Set in two time periods, we follow the Doctor, Bennett and O’Donnell in 1980, where they encounter Albar Prentis, the pre-ghost Tivolian glimpsed stalking the underwater base last week. He is as annoying as David Walliams’ Gibbis from 2011. Paul Kaye is, of course, underused, but, as I argued a few weeks back, the inclusion of recurring monsters helps to flesh out the universe of Doctor Who.
Prentis is an undertaker, who is taking the legendary Fisher King to his final resting place. Only the Fisher King isn’t really dead, and after learning from Clara that his ghost has appeared, the Doctor scarpers. And thus the bootstrap paradox. Because the Doctor knows that he dies – apparent by his ghost in the future – he cannot escape dying, and the TARDIS prevents him from leaving the past. Predictably O’Donnell dies, but I doubt many viewers will care. All that we care about in 1980 is the Fisher King.
Whose appearance is a bit of a letdown. Admittedly he looks stunning – and I mean, stunning! – and he is voiced brilliantly by Peter Serafinowicz, but this plot fizzles out. He is a rather poor threat, with little to back up his zany way of survival, and he is tricked by the Doctor way too quickly. He should have been introduced a lot earlier to allow these threads to be expanded upon. But, alas, at least he has a brilliant death, as the Doctor blows up the dam and floods the town. The effects here are particularly brilliant.

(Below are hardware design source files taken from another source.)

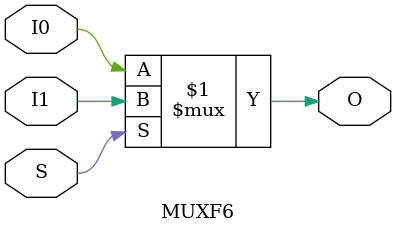
<source format=v>
module MUXF6(output O, input I0, I1, S);
  assign O = S ? I1 : I0;
endmodule
</source>
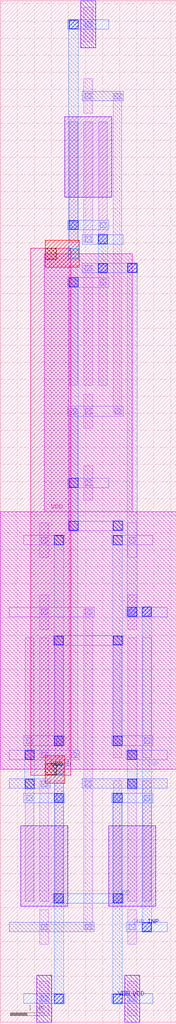
<source format=lef>
VERSION 5.7 ;

  DIVIDERCHAR "/" ;
  BUSBITCHARS "[]" ;
MACRO RING_OSCILLATOR
  CLASS BLOCK ;
  FOREIGN RING_OSCILLATOR ;
  ORIGIN 0.000 -0.150 ;
  SIZE 5.160 BY 29.940 ;
  PIN VDD
    ANTENNADIFFAREA 3.910200 ;
    PORT
      LAYER pwell ;
        RECT 2.365 28.710 2.795 30.090 ;
        RECT 1.075 0.150 1.505 1.530 ;
        RECT 3.655 0.150 4.085 1.530 ;
      LAYER li1 ;
        RECT 2.455 28.895 2.705 29.905 ;
        RECT 2.025 23.015 2.275 26.545 ;
        RECT 2.885 23.015 3.135 26.545 ;
        RECT 0.735 3.695 0.985 7.225 ;
        RECT 1.595 3.695 1.845 7.225 ;
        RECT 3.315 3.695 3.565 7.225 ;
        RECT 4.175 3.695 4.425 7.225 ;
        RECT 1.165 0.335 1.415 1.345 ;
        RECT 3.745 0.335 3.995 1.345 ;
      LAYER mcon ;
        RECT 2.495 29.315 2.665 29.485 ;
        RECT 2.065 23.435 2.235 23.605 ;
        RECT 2.925 23.435 3.095 23.605 ;
        RECT 0.775 6.635 0.945 6.805 ;
        RECT 1.635 6.635 1.805 6.805 ;
        RECT 3.355 6.635 3.525 6.805 ;
        RECT 4.215 6.635 4.385 6.805 ;
        RECT 1.205 0.755 1.375 0.925 ;
        RECT 3.785 0.755 3.955 0.925 ;
      LAYER met1 ;
        RECT 1.980 29.260 3.180 29.540 ;
        RECT 1.980 23.380 3.180 23.660 ;
        RECT 0.690 6.580 1.890 6.860 ;
        RECT 3.270 6.580 4.470 6.860 ;
        RECT 1.560 3.640 3.600 3.920 ;
        RECT 0.690 0.700 1.890 0.980 ;
        RECT 3.270 0.700 4.470 0.980 ;
      LAYER via ;
        RECT 2.020 29.270 2.280 29.530 ;
        RECT 2.020 23.390 2.280 23.650 ;
        RECT 1.590 6.590 1.850 6.850 ;
        RECT 3.310 6.590 3.570 6.850 ;
        RECT 1.590 3.650 1.850 3.910 ;
        RECT 3.310 3.650 3.570 3.910 ;
        RECT 1.590 0.710 1.850 0.970 ;
        RECT 3.310 0.710 3.570 0.970 ;
      LAYER met2 ;
        RECT 2.010 22.495 2.290 29.560 ;
        RECT 1.580 0.680 1.860 7.745 ;
        RECT 3.300 0.680 3.580 6.880 ;
      LAYER via2 ;
        RECT 2.010 22.540 2.290 22.820 ;
        RECT 1.580 7.420 1.860 7.700 ;
      LAYER met3 ;
        RECT 1.315 22.280 2.315 23.080 ;
        RECT 1.315 7.160 1.885 7.960 ;
      LAYER via3 ;
        RECT 1.320 22.520 1.640 22.840 ;
        RECT 1.320 7.400 1.640 7.720 ;
      LAYER met4 ;
        RECT 0.890 7.395 2.070 22.845 ;
    END
  END VDD
  PIN INP
    ANTENNAGATEAREA 1.260000 ;
    ANTENNADIFFAREA 1.176000 ;
    PORT
      LAYER li1 ;
        RECT 2.455 23.015 2.705 26.545 ;
        RECT 2.455 18.815 2.705 22.345 ;
        RECT 3.745 11.675 3.995 12.685 ;
        RECT 3.745 2.435 3.995 3.445 ;
      LAYER mcon ;
        RECT 2.495 23.015 2.665 23.185 ;
        RECT 2.495 22.175 2.665 22.345 ;
        RECT 3.785 12.095 3.955 12.265 ;
        RECT 3.785 2.855 3.955 3.025 ;
      LAYER met1 ;
        RECT 2.410 22.960 3.610 23.240 ;
        RECT 2.410 22.120 4.030 22.400 ;
        RECT 3.700 12.040 4.900 12.320 ;
        RECT 3.700 2.800 4.900 3.080 ;
      LAYER via ;
        RECT 2.880 22.970 3.140 23.230 ;
        RECT 2.880 22.130 3.140 22.390 ;
        RECT 3.740 22.130 4.000 22.390 ;
        RECT 3.740 12.050 4.000 12.310 ;
        RECT 4.170 12.050 4.430 12.310 ;
        RECT 4.170 2.810 4.430 3.070 ;
      LAYER met2 ;
        RECT 2.870 22.100 3.150 23.260 ;
        RECT 3.730 12.020 4.010 22.420 ;
        RECT 4.160 2.780 4.440 12.340 ;
    END
  END INP
  OBS
      LAYER pwell ;
        RECT 1.895 24.335 3.265 26.695 ;
      LAYER nwell ;
        RECT 1.290 15.120 3.870 22.680 ;
        RECT 0.000 7.560 5.160 15.120 ;
      LAYER pwell ;
        RECT 0.605 3.545 1.975 5.905 ;
        RECT 3.185 3.545 4.555 5.905 ;
      LAYER li1 ;
        RECT 2.455 26.795 2.705 27.805 ;
        RECT 2.025 18.815 2.275 22.345 ;
        RECT 2.885 18.815 3.135 22.345 ;
        RECT 1.165 13.775 1.415 14.785 ;
        RECT 1.165 11.675 1.415 12.685 ;
        RECT 0.735 7.895 0.985 11.425 ;
        RECT 1.165 7.895 1.415 11.425 ;
        RECT 1.595 7.895 1.845 11.425 ;
        RECT 2.025 7.895 2.275 18.145 ;
        RECT 2.455 17.555 2.705 18.565 ;
        RECT 3.315 17.975 3.565 27.385 ;
        RECT 2.455 15.455 2.705 16.465 ;
        RECT 3.745 13.775 3.995 14.785 ;
        RECT 1.165 3.695 1.415 7.225 ;
        RECT 1.165 2.435 1.415 3.445 ;
        RECT 2.455 2.855 2.705 12.265 ;
        RECT 3.315 7.895 3.565 11.425 ;
        RECT 3.745 7.895 3.995 11.425 ;
        RECT 4.175 7.895 4.425 11.425 ;
        RECT 3.745 3.695 3.995 7.225 ;
      LAYER mcon ;
        RECT 2.495 27.215 2.665 27.385 ;
        RECT 3.355 27.215 3.525 27.385 ;
        RECT 2.065 21.755 2.235 21.925 ;
        RECT 2.925 21.755 3.095 21.925 ;
        RECT 2.065 17.975 2.235 18.145 ;
        RECT 1.205 14.195 1.375 14.365 ;
        RECT 1.205 12.095 1.375 12.265 ;
        RECT 0.775 8.315 0.945 8.485 ;
        RECT 1.205 7.895 1.375 8.065 ;
        RECT 1.635 8.315 1.805 8.485 ;
        RECT 2.495 17.975 2.665 18.145 ;
        RECT 3.355 17.975 3.525 18.145 ;
        RECT 2.495 15.875 2.665 16.045 ;
        RECT 3.785 14.195 3.955 14.365 ;
        RECT 2.065 7.895 2.235 8.065 ;
        RECT 2.495 12.095 2.665 12.265 ;
        RECT 3.355 8.315 3.525 8.485 ;
        RECT 3.785 7.895 3.955 8.065 ;
        RECT 4.215 8.315 4.385 8.485 ;
        RECT 1.205 7.055 1.375 7.225 ;
        RECT 2.495 7.055 2.665 7.225 ;
        RECT 1.205 2.855 1.375 3.025 ;
        RECT 3.785 7.055 3.955 7.225 ;
        RECT 2.495 2.855 2.665 3.025 ;
      LAYER met1 ;
        RECT 2.410 27.160 3.610 27.440 ;
        RECT 1.980 21.700 3.180 21.980 ;
        RECT 1.980 17.920 3.610 18.200 ;
        RECT 1.980 15.820 3.180 16.100 ;
        RECT 1.990 14.560 3.600 14.840 ;
        RECT 0.690 14.140 1.890 14.420 ;
        RECT 3.270 14.140 4.470 14.420 ;
        RECT 0.260 12.040 2.750 12.320 ;
        RECT 1.560 11.200 3.600 11.480 ;
        RECT 0.690 8.260 1.890 8.540 ;
        RECT 3.270 8.260 4.470 8.540 ;
        RECT 0.260 7.840 2.320 8.120 ;
        RECT 3.700 7.840 4.900 8.120 ;
        RECT 0.260 7.000 1.460 7.280 ;
        RECT 2.410 7.000 4.900 7.280 ;
        RECT 0.260 2.800 2.750 3.080 ;
      LAYER via ;
        RECT 2.020 21.710 2.280 21.970 ;
        RECT 2.020 15.830 2.280 16.090 ;
        RECT 2.020 14.570 2.280 14.830 ;
        RECT 3.310 14.570 3.570 14.830 ;
        RECT 1.590 14.150 1.850 14.410 ;
        RECT 3.310 14.150 3.570 14.410 ;
        RECT 1.590 11.210 1.850 11.470 ;
        RECT 3.310 11.210 3.570 11.470 ;
        RECT 1.590 8.270 1.850 8.530 ;
        RECT 3.310 8.270 3.570 8.530 ;
        RECT 0.730 7.850 0.990 8.110 ;
        RECT 3.740 7.850 4.000 8.110 ;
        RECT 0.730 7.010 0.990 7.270 ;
        RECT 3.740 7.010 4.000 7.270 ;
      LAYER met2 ;
        RECT 2.010 14.540 2.290 22.000 ;
        RECT 1.580 8.240 1.860 14.440 ;
        RECT 3.300 8.240 3.580 14.860 ;
        RECT 0.720 6.980 1.000 8.140 ;
        RECT 3.730 6.980 4.010 8.140 ;
  END
END RING_OSCILLATOR
END LIBRARY


</source>
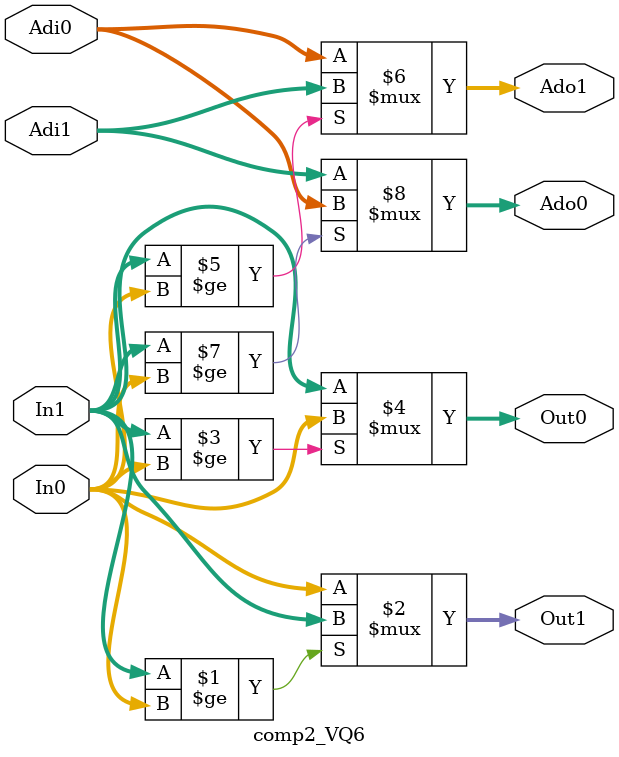
<source format=v>

module comp2_VQ6(In1,In0,
				 Out1,Out0,
				 Adi1,Adi0,
				 Ado1,Ado0);

//-------------------------
// In0: input binary code;
// In1: input binary code;
// Out1 is the max value;
// Out0 is the min value;
//-------------------------

input signed [7:0] In0,In1; // Input data
input  [2:0] Adi0,Adi1; //Element Input address
output signed [7:0] Out0,Out1; // Ouput data
output [2:0] Ado0,Ado1; //Ouptut address

assign Out1= (In1>=In0) ? In1:In0;
assign Out0= (In1>=In0) ? In0:In1;
assign Ado1= (In1>=In0) ? Adi1:Adi0;
assign Ado0= (In1>=In0) ? Adi0:Adi1;

endmodule
</source>
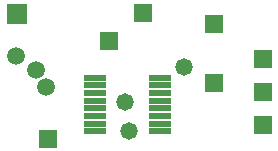
<source format=gts>
%FSLAX43Y43*%
%MOMM*%
G71*
G01*
G75*
%ADD10R,1.650X0.300*%
%ADD11C,0.254*%
%ADD12R,1.300X1.300*%
%ADD13C,1.300*%
%ADD14R,1.500X1.500*%
%ADD15C,1.270*%
%ADD16R,1.800X1.600*%
%ADD17R,1.853X0.503*%
%ADD18R,1.503X1.503*%
%ADD19C,1.503*%
%ADD20R,1.703X1.703*%
%ADD21C,1.473*%
D17*
X8050Y6525D02*
D03*
Y5875D02*
D03*
Y5225D02*
D03*
Y4575D02*
D03*
Y3925D02*
D03*
Y3275D02*
D03*
Y2625D02*
D03*
Y1975D02*
D03*
X13600Y6525D02*
D03*
Y5875D02*
D03*
Y5225D02*
D03*
Y4575D02*
D03*
Y3925D02*
D03*
Y3275D02*
D03*
Y2625D02*
D03*
Y1975D02*
D03*
D18*
X4075Y1375D02*
D03*
X22275Y2525D02*
D03*
Y5325D02*
D03*
X22250Y8150D02*
D03*
X18100Y6075D02*
D03*
X9275Y9650D02*
D03*
X18100Y11075D02*
D03*
X12100Y11975D02*
D03*
D19*
X3900Y5700D02*
D03*
X3025Y7200D02*
D03*
X1375Y8350D02*
D03*
D20*
X1425Y11925D02*
D03*
D21*
X15600Y7450D02*
D03*
X10900Y1975D02*
D03*
X10625Y4500D02*
D03*
M02*

</source>
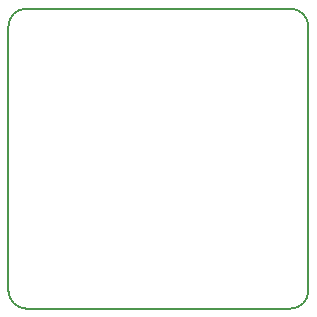
<source format=gbr>
%TF.GenerationSoftware,KiCad,Pcbnew,5.0.2+dfsg1-1~bpo9+1*%
%TF.CreationDate,2019-08-30T14:17:28+02:00*%
%TF.ProjectId,PROTOBOARD,50524f54-4f42-44f4-9152-442e6b696361,1.0*%
%TF.SameCoordinates,Original*%
%TF.FileFunction,Paste,Top*%
%TF.FilePolarity,Positive*%
%FSLAX46Y46*%
G04 Gerber Fmt 4.6, Leading zero omitted, Abs format (unit mm)*
G04 Created by KiCad (PCBNEW 5.0.2+dfsg1-1~bpo9+1) date Fri 30 Aug 2019 02:17:28 PM CEST*
%MOMM*%
%LPD*%
G01*
G04 APERTURE LIST*
%ADD10C,0.150000*%
G04 APERTURE END LIST*
D10*
X119380000Y-49784000D02*
X119380000Y-72136000D01*
X143256000Y-48260000D02*
X120904000Y-48260000D01*
X144780000Y-72136000D02*
X144780000Y-49784000D01*
X120904000Y-73660000D02*
X143256000Y-73660000D01*
X143256000Y-48260000D02*
G75*
G02X144780000Y-49784000I0J-1524000D01*
G01*
X119380000Y-49784000D02*
G75*
G02X120904000Y-48260000I1524000J0D01*
G01*
X120904000Y-73660000D02*
G75*
G02X119380000Y-72136000I0J1524000D01*
G01*
X144780000Y-72136000D02*
G75*
G02X143256000Y-73660000I-1524000J0D01*
G01*
M02*

</source>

Back to the future now. Clara, Cass and Lunn are being terrorised by ghosts, in what is a cheap rehash of last week. Only this week it’s scarier. In particular the shot of Cass heading down a corridor, interspersed with Moran dragging an axe along to kill her. The extended shots of silence are utterly terrifying, as we glimpse what Cass herself is experiencing – utter silence. Once more writer Toby Whithouse has made Cass’ deafness a plot point.
So, with the Doctor defeating the Fisher King in the past (and Cass and Lunn kissing one another – yawn), how do Prichard, Moran and he die and become ghosts? That is the second instant of the bootstrap paradox. Both events happened – the Doctor dies, and the Doctor doesn’t die – in two distinct timelines, but because he eradicated one, the other exists simultaneously. Their origin cannot be determined. Yes, it is confusing. But Doctor Who works at its best when it makes the audience scratch their heads.